==== Supplied material ====
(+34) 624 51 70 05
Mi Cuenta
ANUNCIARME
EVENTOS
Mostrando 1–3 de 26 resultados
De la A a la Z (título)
====
▶ _Work request_:
Print every line of the listing above without changing anything.

▶ _Response to the task_:
(+34) 624 51 70 05
Mi Cuenta
ANUNCIARME
EVENTOS
Mostrando 1–3 de 26 resultados
De la A a la Z (título)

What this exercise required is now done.